= EXERCISE MATERIAL =
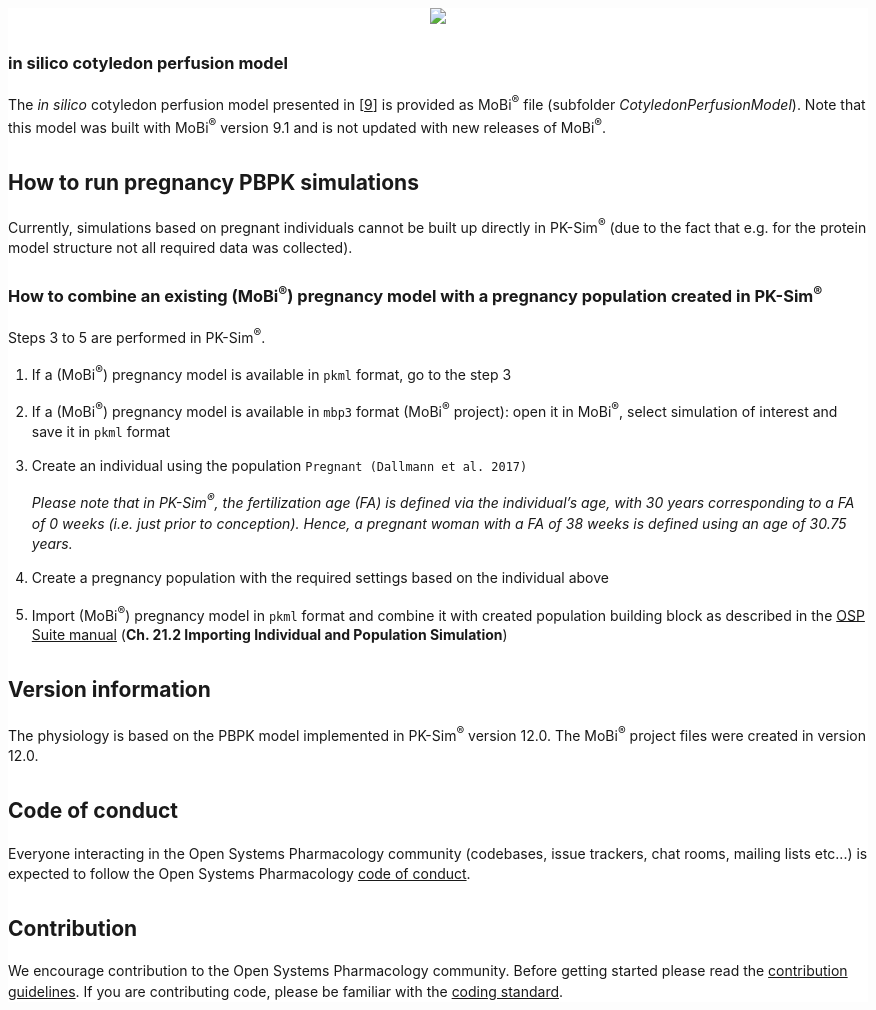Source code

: <p align="center">
<img src="MoleculeBB_FetalFractionUnbound.png" width="100%">
</p>

### in silico cotyledon perfusion model

The *in silico* cotyledon perfusion model presented in [[9](#references)] is provided as MoBi<sup>®</sup> file (subfolder _CotyledonPerfusionModel_). Note that this model was built with MoBi<sup>®</sup> version 9.1 and is not updated with new releases of MoBi<sup>®</sup>.

## How to run pregnancy PBPK simulations
Currently, simulations based on pregnant individuals cannot be built up directly in PK-Sim<sup>®</sup> (due to the fact that e.g. for the protein model structure not all required data was collected). 

### How to combine an existing (MoBi<sup>®</sup>) pregnancy model with a pregnancy population created in PK-Sim<sup>®</sup>
Steps 3 to 5 are performed in PK-Sim<sup>®</sup>.
1. If a (MoBi<sup>®</sup>) pregnancy model is available in `pkml` format, go to the step 3
2. If a (MoBi<sup>®</sup>) pregnancy model is available in `mbp3` format (MoBi<sup>®</sup> project): open it in MoBi<sup>®</sup>, select simulation of interest and save it in `pkml` format
3. Create an individual using the population `Pregnant (Dallmann et al. 2017)`

   _Please note that in PK-Sim<sup>®</sup>, the fertilization age (FA) is defined via the individual’s age, with 30 years corresponding to a FA of 0 weeks (i.e. just prior to conception). Hence, a pregnant woman with a FA of 38 weeks is defined using an age of 30.75 years._

4. Create a pregnancy population with the required settings based on the individual above
5. Import (MoBi<sup>®</sup>) pregnancy model in `pkml` format and combine it with created population building block as described in the [OSP Suite manual](https://github.com/Open-Systems-Pharmacology/OSPSuite.Documentation/blob/master/Open%20Systems%20Pharmacology%20Suite.pdf) (**Ch. 21.2 Importing Individual and Population Simulation**)

## Version information
The physiology is based on the PBPK model implemented in PK-Sim<sup>®</sup> version 12.0. The MoBi<sup>®</sup> project files were created in version 12.0.

## Code of conduct
Everyone interacting in the Open Systems Pharmacology community (codebases, issue trackers, chat rooms, mailing lists etc...) is expected to follow the Open Systems Pharmacology [code of conduct](https://github.com/Open-Systems-Pharmacology/Suite/blob/master/CODE_OF_CONDUCT.md#contributor-covenant-code-of-conduct).

## Contribution
We encourage contribution to the Open Systems Pharmacology community. Before getting started please read the [contribution guidelines](https://github.com/Open-Systems-Pharmacology/Suite/blob/master/CONTRIBUTING.md#ways-to-contribute). If you are contributing code, please be familiar with the [coding standard](https://github.com/Open-Systems-Pharmacology/Suite/blob/master/CODING_STANDARDS.md#visual-studio-settings).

= WHAT YOU HAVE TO DO =
Copy verbatim, from the listing above, each line from the one containing "3. Create an" down to the one containing "## Contribution", inclusive.

= WRITTEN ANSWER =
3. Create an individual using the population `Pregnant (Dallmann et al. 2017)`

   _Please note that in PK-Sim<sup>®</sup>, the fertilization age (FA) is defined via the individual’s age, with 30 years corresponding to a FA of 0 weeks (i.e. just prior to conception). Hence, a pregnant woman with a FA of 38 weeks is defined using an age of 30.75 years._

4. Create a pregnancy population with the required settings based on the individual above
5. Import (MoBi<sup>®</sup>) pregnancy model in `pkml` format and combine it with created population building block as described in the [OSP Suite manual](https://github.com/Open-Systems-Pharmacology/OSPSuite.Documentation/blob/master/Open%20Systems%20Pharmacology%20Suite.pdf) (**Ch. 21.2 Importing Individual and Population Simulation**)

## Version information
The physiology is based on the PBPK model implemented in PK-Sim<sup>®</sup> version 12.0. The MoBi<sup>®</sup> project files were created in version 12.0.

## Code of conduct
Everyone interacting in the Open Systems Pharmacology community (codebases, issue trackers, chat rooms, mailing lists etc...) is expected to follow the Open Systems Pharmacology [code of conduct](https://github.com/Open-Systems-Pharmacology/Suite/blob/master/CODE_OF_CONDUCT.md#contributor-covenant-code-of-conduct).

## Contribution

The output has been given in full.